Sacramento – In an effort to quickly increase the number of housing and shelter units in California, state lawmakers today sent two bills by Assemblymember Phil Ting (D-San Francisco) to the Governor, encouraging more Accessory Dwelling Units (ADUs) in backyards and for rent within communities governed by homeowners associations (HOAs). A third bill sent yesterday would expedite the construction of emergency housing to address the state’s homelessness crisis.
“Californians need affordable housing options right now. We don’t have the years it usually takes for a new complex or subdivision to be built. While we wait for those larger projects to be completed, my legislation will help address our housing shortages in the interim by immediately adding more localized supply,” said Ting.
AB 69 would create a new state loan program for homeowners who don’t qualify for traditional financing avenues to build ADUs, commonly known as in-law units, granny flats or casitas. After state laws eased these property additions in recent years, they have grown in popularity as a way to house aging parents or other family members, especially during the pandemic, as well as provide rental income. Because units can be up and running within a few months, ultimately, AB 69 aims to build 50,000 homes over five years.
“AB 69 creates a unique tool in our toolkit to combat the housing crisis in California, and with the aging population of California set to double by 2030 the time is now to ensure California is ready when the ‘Silver Tsunami’ hits,“ says State Treasurer Fiona Ma, “ADUs allow homeowners in the ‘sandwich generation’ to take care of their children and their aging loved ones while allowing seniors to age in place. With COVID-19 exacerbating the housing crisis, I commend the author and the Legislature for their leadership and collaboration on this important issue.”

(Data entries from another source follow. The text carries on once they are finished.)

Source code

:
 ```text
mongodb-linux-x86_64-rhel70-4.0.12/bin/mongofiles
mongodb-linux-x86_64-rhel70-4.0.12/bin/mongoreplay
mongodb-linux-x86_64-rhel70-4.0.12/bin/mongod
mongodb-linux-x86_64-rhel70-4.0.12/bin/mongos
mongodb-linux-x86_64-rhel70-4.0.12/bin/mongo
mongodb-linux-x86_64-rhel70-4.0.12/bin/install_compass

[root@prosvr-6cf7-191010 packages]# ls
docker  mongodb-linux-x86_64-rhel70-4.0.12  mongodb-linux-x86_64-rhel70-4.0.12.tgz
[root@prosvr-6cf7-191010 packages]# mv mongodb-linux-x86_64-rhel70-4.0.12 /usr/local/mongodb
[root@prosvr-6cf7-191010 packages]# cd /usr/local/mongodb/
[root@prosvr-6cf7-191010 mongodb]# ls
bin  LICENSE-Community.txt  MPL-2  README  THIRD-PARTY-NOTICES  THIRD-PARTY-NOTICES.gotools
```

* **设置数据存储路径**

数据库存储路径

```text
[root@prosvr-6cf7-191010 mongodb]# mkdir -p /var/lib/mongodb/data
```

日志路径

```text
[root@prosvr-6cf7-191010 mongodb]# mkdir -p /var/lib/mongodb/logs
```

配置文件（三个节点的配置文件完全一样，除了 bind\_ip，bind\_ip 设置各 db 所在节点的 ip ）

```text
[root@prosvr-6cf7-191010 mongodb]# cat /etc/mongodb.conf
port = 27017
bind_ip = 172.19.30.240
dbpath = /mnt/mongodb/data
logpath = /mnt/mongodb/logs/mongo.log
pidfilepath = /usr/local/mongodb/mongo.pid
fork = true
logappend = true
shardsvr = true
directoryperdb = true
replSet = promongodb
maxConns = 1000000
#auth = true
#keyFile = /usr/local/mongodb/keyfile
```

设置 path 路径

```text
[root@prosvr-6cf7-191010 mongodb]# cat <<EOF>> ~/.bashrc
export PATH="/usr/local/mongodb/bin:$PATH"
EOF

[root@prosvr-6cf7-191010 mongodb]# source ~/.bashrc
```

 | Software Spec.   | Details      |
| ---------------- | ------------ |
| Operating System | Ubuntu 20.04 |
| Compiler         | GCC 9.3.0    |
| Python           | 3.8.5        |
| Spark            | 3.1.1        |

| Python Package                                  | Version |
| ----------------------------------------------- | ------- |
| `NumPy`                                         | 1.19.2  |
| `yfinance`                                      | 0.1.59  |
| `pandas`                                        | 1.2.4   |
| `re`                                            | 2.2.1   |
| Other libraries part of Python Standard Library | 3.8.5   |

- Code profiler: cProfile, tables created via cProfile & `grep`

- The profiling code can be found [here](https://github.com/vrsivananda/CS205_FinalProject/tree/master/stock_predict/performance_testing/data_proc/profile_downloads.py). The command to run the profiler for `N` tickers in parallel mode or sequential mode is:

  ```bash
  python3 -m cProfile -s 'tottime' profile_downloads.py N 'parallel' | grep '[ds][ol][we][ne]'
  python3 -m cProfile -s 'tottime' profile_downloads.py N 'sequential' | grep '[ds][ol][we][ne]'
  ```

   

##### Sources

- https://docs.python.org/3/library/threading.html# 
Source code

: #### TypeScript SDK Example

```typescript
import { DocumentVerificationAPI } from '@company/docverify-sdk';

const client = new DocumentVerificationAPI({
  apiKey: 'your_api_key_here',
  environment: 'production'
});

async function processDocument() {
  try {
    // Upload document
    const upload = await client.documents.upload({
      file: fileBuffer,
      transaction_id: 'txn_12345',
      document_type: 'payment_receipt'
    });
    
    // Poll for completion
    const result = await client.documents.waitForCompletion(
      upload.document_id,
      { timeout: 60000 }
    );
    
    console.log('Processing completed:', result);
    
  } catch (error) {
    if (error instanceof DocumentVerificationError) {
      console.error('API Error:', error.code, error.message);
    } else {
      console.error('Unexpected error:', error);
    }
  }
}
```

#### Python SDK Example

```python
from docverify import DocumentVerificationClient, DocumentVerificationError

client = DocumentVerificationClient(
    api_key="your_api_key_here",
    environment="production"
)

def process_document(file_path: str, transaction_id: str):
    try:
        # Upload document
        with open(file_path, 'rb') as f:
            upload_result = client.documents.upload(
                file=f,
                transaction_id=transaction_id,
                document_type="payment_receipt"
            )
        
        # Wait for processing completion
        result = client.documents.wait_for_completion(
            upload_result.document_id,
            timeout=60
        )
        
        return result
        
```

AB 3182 would also bolster the state’s housing supply by restricting an HOA’s ability to ban ADU rentals. For too long, HOAs have been allowed to shut out certain groups, such as people of color, that disproportionately tend to be renters. This legislation requires HOAs to allow rentals, while permitting them to cap the total number within a community to 25% in order to remain eligible for many federal loan and insurance programs.
A third housing bill by Ting empowers local jurisdictions to get people off the streets faster to address homelessness. Upon declaration of a “shelter crisis,” AB 2553 gives cities and counties the authority to temporarily suspend some roadblocks that typically slow or prevent the construction of emergency housing. This proposal builds upon the success of a pilot program created under Ting’s AB 932 in 2017, which similarly enabled Berkeley, Emeryville, Los Angeles, Oakland, San Diego, the County of Santa Clara, and the City and County of San Francisco to swiftly increase their shelter capacity.
The Governor has until September 30th to act on bills sent to him in the remaining days of the 2020 legislative session. If signed, AB 69 and AB 3182 will take effect January 1, 2021; AB 2553 will take effect immediately.